One hundred fifty patients with sustained virologic response (SVR) after treatment of chronic hepatitis C were enrolled in a long-term clinical follow-up study; patients were followed for 5 years for liver-related outcomes and evidence of biochemical or virologic relapse. Patients with stage 2 or greater fibrosis on pretreatment biopsy were invited to undergo a long-term follow-up biopsy after their fourth year of follow-up. One hundred twenty-eight patients (85%) were followed through their fourth year, and long-term follow-up biopsies were obtained from 60 patients (40%). Forty-nine patients had paired pretreatment and long-term follow-up biopsies blindly rescored. Forty of these patients (82%) had a decrease in fibrosis score, and 45 (92%) had a decrease in combined inflammation score. Ten patients (20%) had normal or nearly normal livers on long-term follow-up biopsy. Two patients with pretreatment cirrhosis developed hepatocellular carcinoma (HCC), and one died. All the other patients with pretreatment cirrhosis or advanced fibrosis had improved fibrosis scores on long-term follow-up biopsy. No patient had conclusive evidence of virologic relapse. Three patients had persistently elevated alanine aminotransferase levels; two of these had new liver disease.

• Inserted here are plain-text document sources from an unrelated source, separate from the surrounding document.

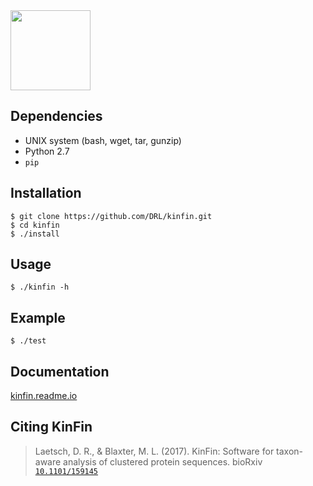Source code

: <img src="https://cloud.githubusercontent.com/assets/167909/26763490/8f07758a-494b-11e7-8fb7-83b8153f4691.png" width="128"> 

Dependencies
------------
- UNIX system (bash, wget, tar, gunzip) 
- Python 2.7
- ```pip```

Installation
------------

    $ git clone https://github.com/DRL/kinfin.git
    $ cd kinfin
    $ ./install

Usage
-----

    $ ./kinfin -h

Example
-------

    $ ./test

Documentation
-------------

[kinfin.readme.io](https://kinfin.readme.io)

Citing KinFin
-------------

> Laetsch, D. R., & Blaxter, M. L. (2017). KinFin: Software for taxon-aware analysis of clustered protein sequences. bioRxiv [`10.1101/159145`](http://doi.org/10.1101/159145)
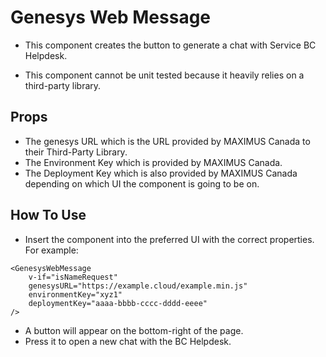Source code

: # Genesys Web Message

- This component creates the button to generate a chat with Service BC Helpdesk.

- This component cannot be unit tested because it heavily relies on a third-party library.

Props
-
- The genesys URL which is the URL provided by MAXIMUS Canada to their Third-Party Library.
- The Environment Key which is provided by MAXIMUS Canada.
- The Deployment Key which is also provided by MAXIMUS Canada depending on which UI the component is going to be on.

How To Use
-
- Insert the component into the preferred UI with the correct properties. For example:
```
<GenesysWebMessage
    v-if="isNameRequest"
    genesysURL="https://example.cloud/example.min.js"
    environmentKey="xyz1"
    deploymentKey="aaaa-bbbb-cccc-dddd-eeee"
/>
```
- A button will appear on the bottom-right of the page.
- Press it to open a new chat with the BC Helpdesk.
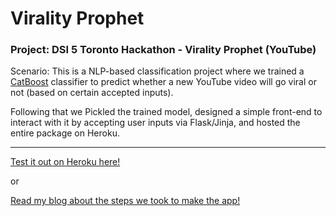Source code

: # Virality Prophet 

### Project: DSI 5 Toronto Hackathon - Virality Prophet (YouTube)

Scenario: This is a NLP-based classification project where we trained a [CatBoost](https://catboost.ai/) classifier to predict whether a new YouTube video will go viral or not (based on certain accepted inputs).

Following that we Pickled the trained model, designed a simple front-end to interact with it by accepting user inputs via Flask/Jinja, and hosted the entire package on Heroku.

---

[Test it out on Heroku here!](virality-prophet.herokuapp.com/)

or

[Read my blog about the steps we took to make the app!](https://duryan00.github.io/blog/virality-prophet.html)



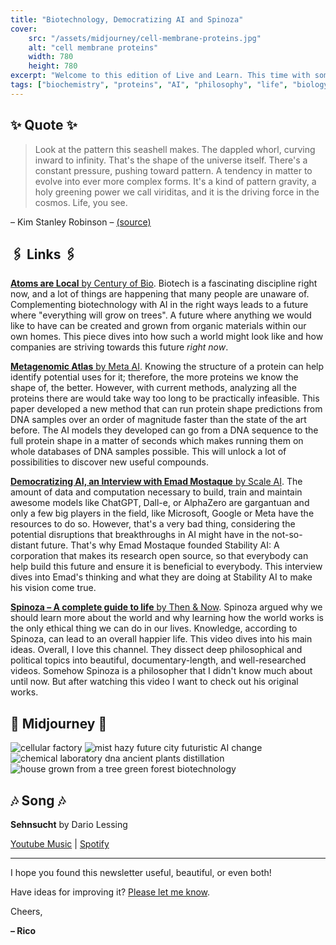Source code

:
 ```yaml
---
title: "Biotechnology, Democratizing AI and Spinoza"
cover:
    src: "/assets/midjourney/cell-membrane-proteins.jpg"
    alt: "cell membrane proteins"
    width: 780
    height: 780
excerpt: "Welcome to this edition of Live and Learn. This time with some bits and pieces on things happening at the intersection of biotech and AI, a video on Spinoza's philosophy, and an interview with Emad Mostaque, the founder of Stability AI. Enjoy."
tags: ["biochemistry", "proteins", "AI", "philosophy", "life", "biology", "progress", "future", "Spinoza", "biotech"]
---
```


## ✨ Quote ✨

> Look at the pattern this seashell makes. The dappled whorl, curving inward to infinity. That's the shape of the universe itself. There's a constant pressure, pushing toward pattern. A tendency in matter to evolve into ever more complex forms. It's a kind of pattern gravity, a holy greening power we call viriditas, and it is the driving force in the cosmos. Life, you see.

– Kim Stanley Robinson – [(source)](https://www.goodreads.com/quotes/9839338-look-at-the-pattern-this-seashell-makes-the-dappled-whorl)


## 🖇️ Links 🖇️

[**Atoms are Local** by Century of Bio](https://centuryofbio.substack.com/p/atoms-are-local). Biotech is a fascinating discipline right now, and a lot of things are happening that many people are unaware of. Complementing biotechnology with AI in the right ways leads to a future where "everything will grow on trees". A future where anything we would like to have can be created and grown from organic materials within our own homes. This piece dives into how such a world might look like and how companies are striving towards this future *right now*.

[**Metagenomic Atlas** by Meta AI](https://ai.facebook.com/blog/protein-folding-esmfold-metagenomics/). Knowing the structure of a protein can help identify potential uses for it; therefore, the more proteins we know the shape of, the better. However, with current methods, analyzing all the proteins there are would take way too long to be practically infeasible. This paper developed a new method that can run protein shape predictions from DNA samples over an order of magnitude faster than the state of the art before. The AI models they developed can go from a DNA sequence to the full protein shape in a matter of seconds which makes running them on whole databases of DNA samples possible. This will unlock a lot of possibilities to discover new useful compounds.

[**Democratizing AI, an Interview with Emad Mostaque** by Scale AI](https://www.youtube.com/watch?v=k124oUlY_6g). The amount of data and computation necessary to build, train and maintain awesome models like ChatGPT, Dall-e, or AlphaZero are gargantuan and only a few big players in the field, like Microsoft, Google or Meta have the resources to do so. However, that's a very bad thing, considering the potential disruptions that breakthroughs in AI might have in the not-so-distant future. That's why Emad Mostaque founded Stability AI: A corporation that makes its research open source, so that everybody can help build this future and ensure it is beneficial to everybody. This interview dives into Emad's thinking and what they are doing at Stability AI to make his vision come true.

[**Spinoza – A complete guide to life** by Then & Now](https://www.youtube.com/watch?v=leoBccWOZfo). Spinoza argued why we should learn more about the world and why learning how the world works is the only ethical thing we can do in our lives. Knowledge, according to Spinoza, can lead to an overall happier life. This video dives into his main ideas. Overall, I love this channel. They dissect deep philosophical and political topics into beautiful, documentary-length, and well-researched videos. Somehow Spinoza is a philosopher that I didn't know much about until now. But after watching this video I want to check out his original works.


## 🌌 Midjourney 🌌

![cellular factory](/assets/midjourney/cellular-factory.jpg)
![mist hazy future city futuristic AI change](/assets/midjourney/mist–hazy–future–city–futuristic–AI–change.jpg)
![chemical laboratory dna ancient plants distillation](/assets/midjourney/chemical-laboratory-dna-ancient-plants-distillation.jpg)
![house grown from a tree green forest biotechnology](/assets/midjourney/house–grown–from–a–tree–green–forest–biotechnology.jpg)


## 🎶 Song 🎶

**Sehnsucht** by Dario Lessing

[Youtube Music](https://music.youtube.com/watch?v=B92AZ85PLos) | [Spotify](https://open.spotify.com/track/5ifbxL9way4gCzNm8c23Ur)

---

I hope you found this newsletter useful, beautiful, or even both!

Have ideas for improving it? [Please let me know](https://airtable.com/shro1VeyG4lkNXkx2).

Cheers,

**– Rico**

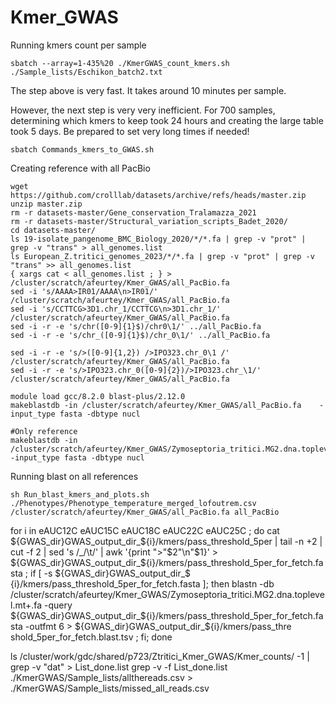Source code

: # Kmer_GWAS

Running kmers count per sample
```
sbatch --array=1-435%20 ./KmerGWAS_count_kmers.sh ./Sample_lists/Eschikon_batch2.txt 
```
The step above is very fast. It takes around 10 minutes per sample. 

However, the next step is very very inefficient. For 700 samples, determining which kmers to keep took 24 hours and creating the large table took 5 days. Be prepared to set very long times if needed!

```
sbatch Commands_kmers_to_GWAS.sh
```

Creating reference with all PacBio
```
wget https://github.com/crolllab/datasets/archive/refs/heads/master.zip
unzip master.zip 
rm -r datasets-master/Gene_conservation_Tralamazza_2021
rm -r datasets-master/Structural_variation_scripts_Badet_2020/
cd datasets-master/
ls 19-isolate_pangenome_BMC_Biology_2020/*/*.fa | grep -v "prot" | grep -v "trans" > all_genomes.list
ls European_Z.tritici_genomes_2023/*/*.fa | grep -v "prot" | grep -v "trans" >> all_genomes.list 
{ xargs cat < all_genomes.list ; } > /cluster/scratch/afeurtey/Kmer_GWAS/all_PacBio.fa
sed -i 's/AAAA>IR01/AAAA\n>IR01/' /cluster/scratch/afeurtey/Kmer_GWAS/all_PacBio.fa
sed -i 's/CCTTCG>3D1.chr_1/CCTTCG\n>3D1.chr_1/' /cluster/scratch/afeurtey/Kmer_GWAS/all_PacBio.fa 
sed -i -r -e 's/chr([0-9]{1}$)/chr0\1/' ../all_PacBio.fa
sed -i -r -e 's/chr_([0-9]{1}$)/chr_0\1/' ../all_PacBio.fa

sed -i -r -e 's/>([0-9]{1,2}) />IPO323.chr_0\1 /' /cluster/scratch/afeurtey/Kmer_GWAS/all_PacBio.fa
sed -i -r -e 's/>IPO323.chr_0([0-9]{2})/>IPO323.chr_\1/' /cluster/scratch/afeurtey/Kmer_GWAS/all_PacBio.fa

module load gcc/8.2.0 blast-plus/2.12.0
makeblastdb -in /cluster/scratch/afeurtey/Kmer_GWAS/all_PacBio.fa    -input_type fasta -dbtype nucl

#Only reference 
makeblastdb -in /cluster/scratch/afeurtey/Kmer_GWAS/Zymoseptoria_tritici.MG2.dna.toplevel.mt+.fa   -input_type fasta -dbtype nucl
```

Running blast on all references
```
sh Run_blast_kmers_and_plots.sh ./Phenotypes/Phenotype_temperature_merged_lofoutrem.csv /cluster/scratch/afeurtey/Kmer_GWAS/all_PacBio.fa all_PacBio
```

for i in eAUC12C eAUC15C eAUC18C eAUC22C eAUC25C ; do   cat ${GWAS_dir}GWAS_output_dir_${i}/kmers/pass_threshold_5per | tail -n +2 | cut -f 2 | sed 's
/_/\t/' | awk '{print ">"$2"\n"$1}' >     ${GWAS_dir}GWAS_output_dir_${i}/kmers/pass_threshold_5per_for_fetch.fasta ;    if [ -s ${GWAS_dir}GWAS_output_dir_$
{i}/kmers/pass_threshold_5per_for_fetch.fasta ]; then     blastn         -db /cluster/scratch/afeurtey/Kmer_GWAS/Zymoseptoria_tritici.MG2.dna.toplevel.mt+.fa
         -query ${GWAS_dir}GWAS_output_dir_${i}/kmers/pass_threshold_5per_for_fetch.fasta -outfmt 6 >         ${GWAS_dir}GWAS_output_dir_${i}/kmers/pass_thre
shold_5per_for_fetch.blast.tsv ;    fi; done


ls /cluster/work/gdc/shared/p723/Ztritici_Kmer_GWAS/Kmer_counts/ -1 | grep -v "dat" > List_done.list
grep -v -f List_done.list ./KmerGWAS/Sample_lists/allthereads.csv > ./KmerGWAS/Sample_lists/missed_all_reads.csv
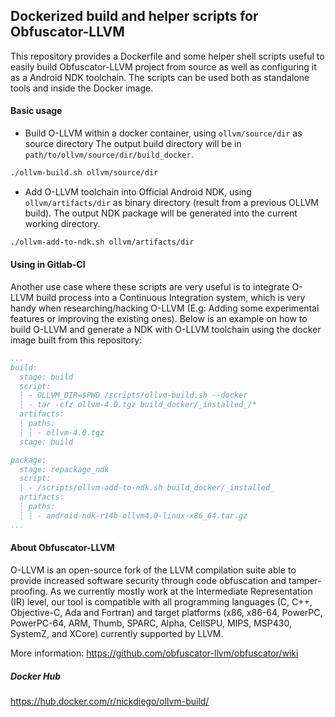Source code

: ## Dockerized build and helper scripts for Obfuscator-LLVM 

This repository provides a Dockerfile and some helper shell scripts useful to easily build Obfuscator-LLVM project from source as well as configuring it as a Android NDK toolchain. The scripts can be used both as standalone tools and inside the Docker image.  

#### Basic usage

- Build O-LLVM within a docker container, using `ollvm/source/dir` as source directory 
The output build directory will be in `path/to/ollvm/source/dir/build_docker`.
```bash
./ollvm-build.sh ollvm/source/dir
```

- Add O-LLVM toolchain into Official Android NDK, using `ollvm/artifacts/dir` as binary directory
(result from a previous OLLVM build). The output NDK package will be generated into the current
working directory.
```bash
./ollvm-add-to-ndk.sh ollvm/artifacts/dir
```

#### Using in Gitlab-CI

Another use case where these scripts are very useful is to integrate O-LLVM build process into a Continuous Integration
system, which is very handy when researching/hacking O-LLVM (E.g: Adding some experimental features or improving
the existing ones).
Below is an example on how to build O-LLVM and generate a NDK with O-LLVM toolchain using the docker image built from this repository:

```yaml
...
build:
  stage: build
  script:
  ┆ - OLLVM_DIR=$PWD /scripts/ollvm-build.sh --docker
  ┆ - tar -cfz ollvm-4.0.tgz build_docker/_installed_/*
  artifacts:
  ┆ paths:
  ┆ ┆ - ollvm-4.0.tgz
  stage: build

package:
  stage: repackage_ndk
  script:
  ┆ - /scripts/ollvm-add-to-ndk.sh build_docker/_installed_
  artifacts:
  ┆ paths:
  ┆ ┆ - android-ndk-r14b-ollvm4.0-linux-x86_64.tar.gz
...
```

#### About Obfuscator-LLVM

O-LLVM is an open-source fork of the LLVM compilation suite able to provide increased software security through code obfuscation and tamper-proofing. As we currently mostly work at the Intermediate Representation (IR) level, our tool is compatible with all programming languages (C, C++, Objective-C, Ada and Fortran) and target platforms (x86, x86-64, PowerPC, PowerPC-64, ARM, Thumb, SPARC, Alpha, CellSPU, MIPS, MSP430, SystemZ, and XCore) currently supported by LLVM.

More information: https://github.com/obfuscator-llvm/obfuscator/wiki


##### Docker Hub

https://hub.docker.com/r/nickdiego/ollvm-build/

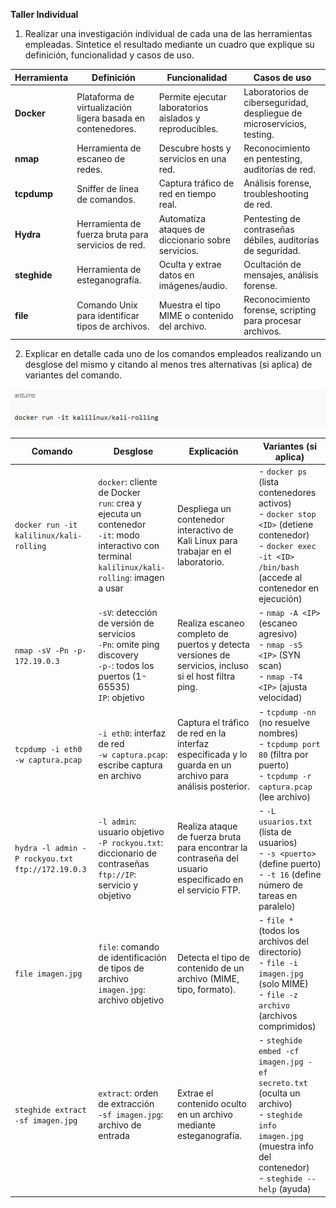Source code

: **Taller Individual**

1. Realizar una investigación individual de cada una de las herramientas empleadas. Sintetice el resultado mediante un cuadro que explique su definición, funcionalidad y casos de uso.

| Herramienta | Definición | Funcionalidad | Casos de uso |
|-------------|------------|----------------|--------------|
| **Docker** | Plataforma de virtualización ligera basada en contenedores. | Permite ejecutar laboratorios aislados y reproducibles. | Laboratorios de ciberseguridad, despliegue de microservicios, testing. |
| **nmap** | Herramienta de escaneo de redes. | Descubre hosts y servicios en una red. | Reconocimiento en pentesting, auditorías de red. |
| **tcpdump** | Sniffer de línea de comandos. | Captura tráfico de red en tiempo real. | Análisis forense, troubleshooting de red. |
| **Hydra** | Herramienta de fuerza bruta para servicios de red. | Automatiza ataques de diccionario sobre servicios. | Pentesting de contraseñas débiles, auditorías de seguridad. |
| **steghide** | Herramienta de esteganografía. | Oculta y extrae datos en imágenes/audio. | Ocultación de mensajes, análisis forense. |
| **file** | Comando Unix para identificar tipos de archivos. | Muestra el tipo MIME o contenido del archivo. | Reconocimiento forense, scripting para procesar archivos. |

2. Explicar en detalle cada uno de los comandos empleados realizando un desglose del mismo y citando al menos tres alternativas (si aplica) de variantes del comando.

![Descripción](Imagenes/Imagen%201.jpg)

| Comando | Desglose | Explicación | Variantes (si aplica) |
|---------|----------|-------------|-----------------------|
| `docker run -it kalilinux/kali-rolling` | `docker`: cliente de Docker <br>`run`: crea y ejecuta un contenedor <br>`-it`: modo interactivo con terminal <br>`kalilinux/kali-rolling`: imagen a usar | Despliega un contenedor interactivo de Kali Linux para trabajar en el laboratorio. | - `docker ps` (lista contenedores activos) <br> - `docker stop <ID>` (detiene contenedor) <br> - `docker exec -it <ID> /bin/bash` (accede al contenedor en ejecución) |
| `nmap -sV -Pn -p- 172.19.0.3` | `-sV`: detección de versión de servicios <br>`-Pn`: omite ping discovery <br>`-p-`: todos los puertos (1-65535) <br>`IP`: objetivo | Realiza escaneo completo de puertos y detecta versiones de servicios, incluso si el host filtra ping. | - `nmap -A <IP>` (escaneo agresivo) <br> - `nmap -sS <IP>` (SYN scan) <br> - `nmap -T4 <IP>` (ajusta velocidad) |
| `tcpdump -i eth0 -w captura.pcap` | `-i eth0`: interfaz de red <br>`-w captura.pcap`: escribe captura en archivo | Captura el tráfico de red en la interfaz especificada y lo guarda en un archivo para análisis posterior. | - `tcpdump -nn` (no resuelve nombres) <br> - `tcpdump port 80` (filtra por puerto) <br> - `tcpdump -r captura.pcap` (lee archivo) |
| `hydra -l admin -P rockyou.txt ftp://172.19.0.3` | `-l admin`: usuario objetivo <br>`-P rockyou.txt`: diccionario de contraseñas <br>`ftp://IP`: servicio y objetivo | Realiza ataque de fuerza bruta para encontrar la contraseña del usuario especificado en el servicio FTP. | - `-L usuarios.txt` (lista de usuarios) <br> - `-s <puerto>` (define puerto) <br> - `-t 16` (define número de tareas en paralelo) |
| `file imagen.jpg` | `file`: comando de identificación de tipos de archivo <br>`imagen.jpg`: archivo objetivo | Detecta el tipo de contenido de un archivo (MIME, tipo, formato). | - `file *` (todos los archivos del directorio) <br> - `file -i imagen.jpg` (solo MIME) <br> - `file -z archivo` (archivos comprimidos) |
| `steghide extract -sf imagen.jpg` | `extract`: orden de extracción <br>`-sf imagen.jpg`: archivo de entrada | Extrae el contenido oculto en un archivo mediante esteganografía. | - `steghide embed -cf imagen.jpg -ef secreto.txt` (oculta un archivo) <br> - `steghide info imagen.jpg` (muestra info del contenedor) <br> - `steghide --help` (ayuda) |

In a cohort of 150 patients with SVR followed for 5 years, the majority of patients had good outcomes. Serum virologic relapse was not seen, but two patients with pretreatment cirrhosis developed HCC, and one died. In a blind rescoring of 49 paired pretreatment and long-term follow-up biopsies, 82% improved fibrosis scores and 92% improved at least one component of inflammation. A minority of patients had normal or nearly normal liver tissue on long-term follow-up biopsy. Patients with cirrhosis pretreatment are at a low but real risk of HCC after SVR.